Calabacitas is Spanish for zucchini, but there is much more to this version than squash. I think the beauty of this recipe is its simplicity. It is so easy to make and it tastes delicious! We have tweaked this recipe over the years, and this is what we have come up with. It's spicy and cheesy, but the vegetables are the stars of the show. I'd love to hear suggestions on how to improve this.

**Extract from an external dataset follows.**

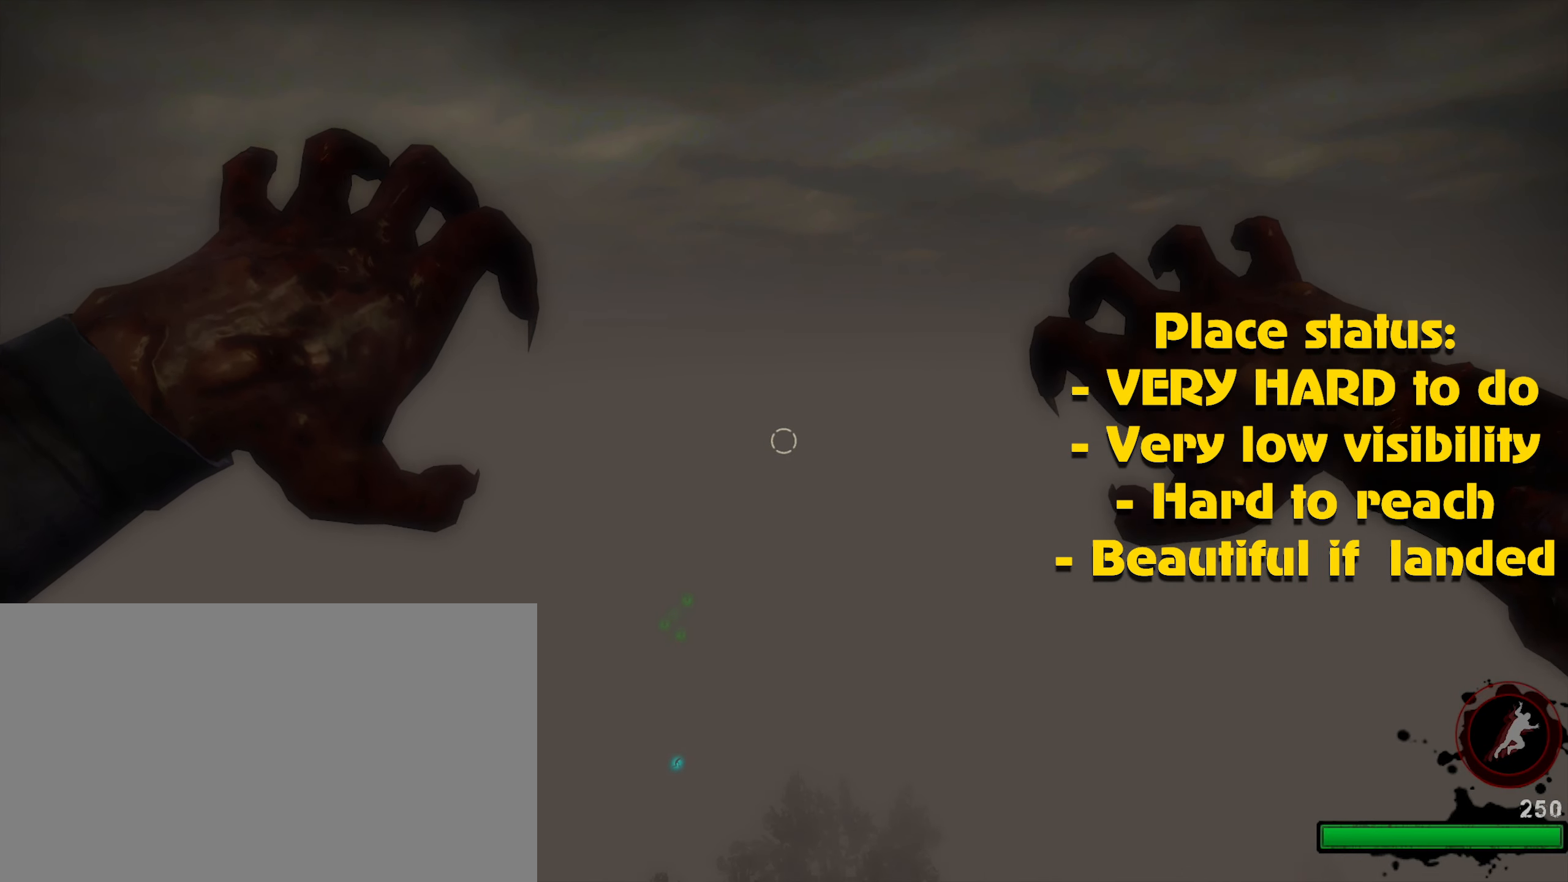
{"keys": [], "mouse": ["left"], "events": [[33, "mouse_left", "down"], [83, "mouse_left", "up"], [183, "mouse_left", "down"], [283, "mouse_left", "up"], [366, "mouse_left", "down"], [416, "mouse_left", "up"], [500, "mouse_left", "down"]]}
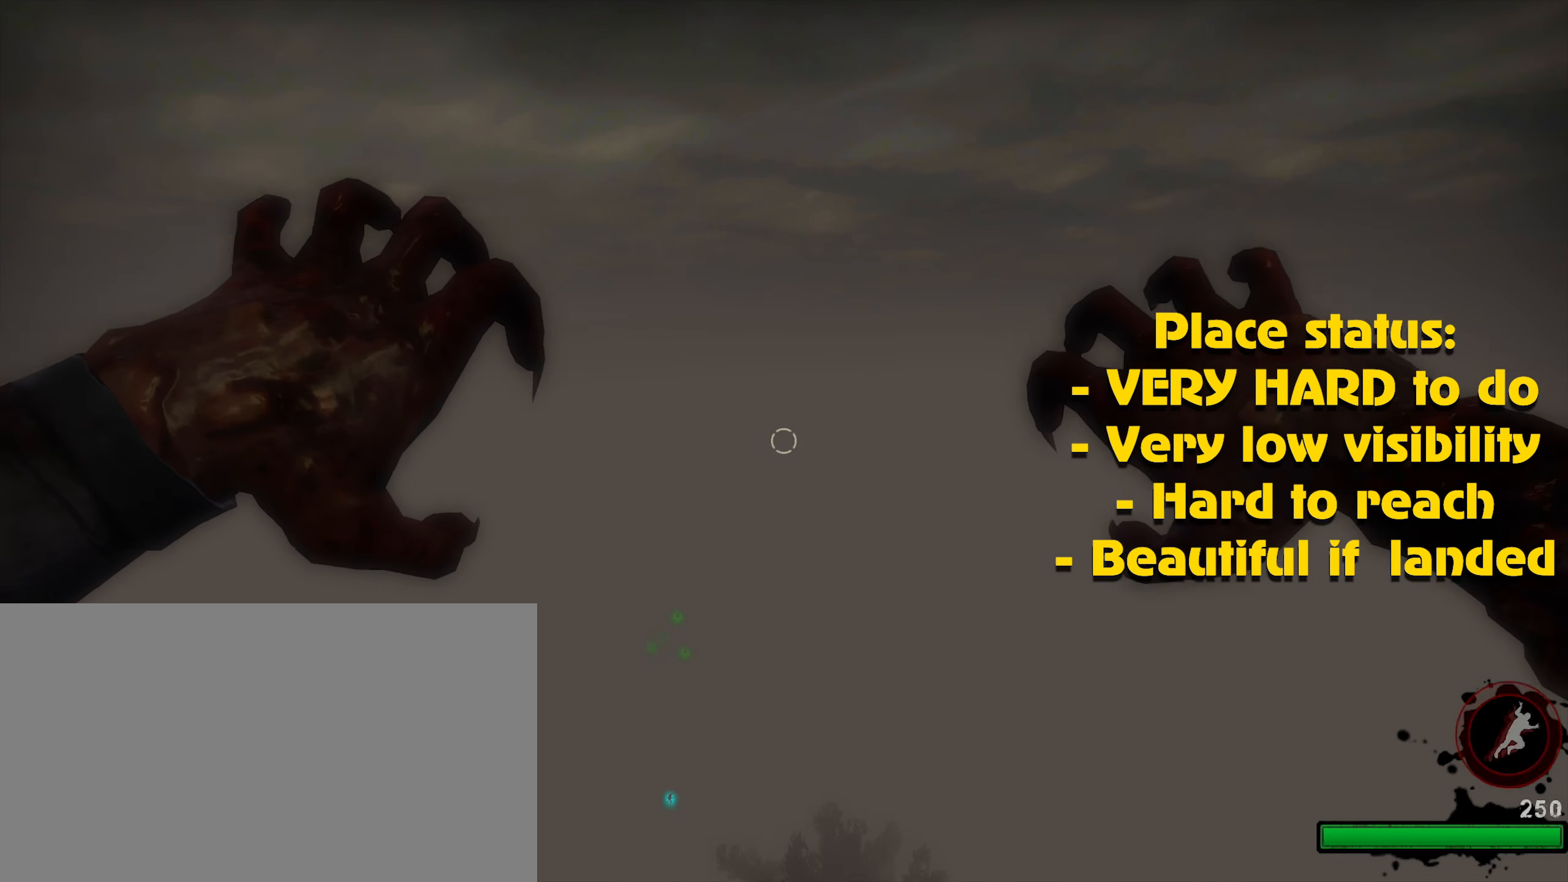
{"keys": [], "mouse": [], "events": [[100, "mouse_left", "up"], [200, "mouse_left", "down"], [250, "mouse_left", "up"], [333, "mouse_left", "down"], [433, "mouse_left", "up"]]}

Step 1: To the Grocery Store...
This recipe does have a lot of ingredients, and while you certainly can omit some, I think they work well together.
Here is the Grocery List:
- Yellow Squash - 2 medium, chopped
- Zucchini - 2 medium, chopped
- Onion - 1 small, diced
- Garlic - 2-3 cloves, diced
- Tomatoes - 1 can of diced. It is definitely better with fresh tomatoes, but I had this in the pantry.
- Bell pepper - 1 chopped
- Corn - 2 cups frozen, not pictured
- Carrot - 1 chopped thin, or diced
- Olives - sliced, around 7-8 oz.
- Black beans - 1 can drained and rinsed, 15 oz
- Sausage - I used 1/2 of a Polish Kielbasa.
- Chipotle peppers - in adobo sauce. Vary amount depending on how spicy you like it. We like it hot!
- Dried oregano - 1/2 teaspoon
- Cumin - 1/2 teaspoon
- Chicken broth - I recommend the low sodium kind, 32 oz.
- Cheese sauce - 2 cans of Cambells Chedder Cheese, 10.25 oz
- Cotija cheese
Step 2: Prep Work
This is such a simple soup. Once you round up all of your ingredients, you just need to prep them and put them in the crock pot. The zucchini and squash are the main players of the soup, so I like to cut those a little bigger than the rest of the ingredients. I chopped my carrots a little on the thick side for this soup, I would suggest chopping those a bit thinner. The carrots add a little crunch, and the texture is good, but you don't want too much crunch. Be careful when adding the chipotle peppers, they add a punch to the soup. We like it on the spicy side, so I diced up two healthy sized peppers and about a teaspoon or two of the adobo sauce. It adds a smokiness that is delicious!
Once you finish chopping the vegetables, you are pretty much done. All you need to do is throw it all in the crock pot. I love the colors that this soup has.
Step 3: Assembly
Add everything to your crock pot. Hold the cilantro, avacado, cojita cheese, and the lime. That is for the finished soup. Give the pot a good stir, set it on low, and go find something to do for the next 6 hours. Total prep time for me was around 20 minutes.
Step 4: Garnish
When serving, I like to use a slotted spoon to dish out the vegetable mixture, then use a ladle to add the broth. Garnish with fresh chopped cilantro, cojita cheese, and a couple of avacado slices. A squeeze of lime juice freshens the dish up.
Step 5: Bon Apetite
This is a great soup to make in the summer when the vegetables are all in season, but you can't beat it on a cold night. This soup tends to get better the next day, if you have any left... As prepared it serves 8 comfortably with room for seconds. I think it goes well with some corn bread and a nice Chardonnay.
But if you do have left overs, you can use a slotted spoon and serve the vegetable mix as a side dish or you could put it in a tortilla and have tacos.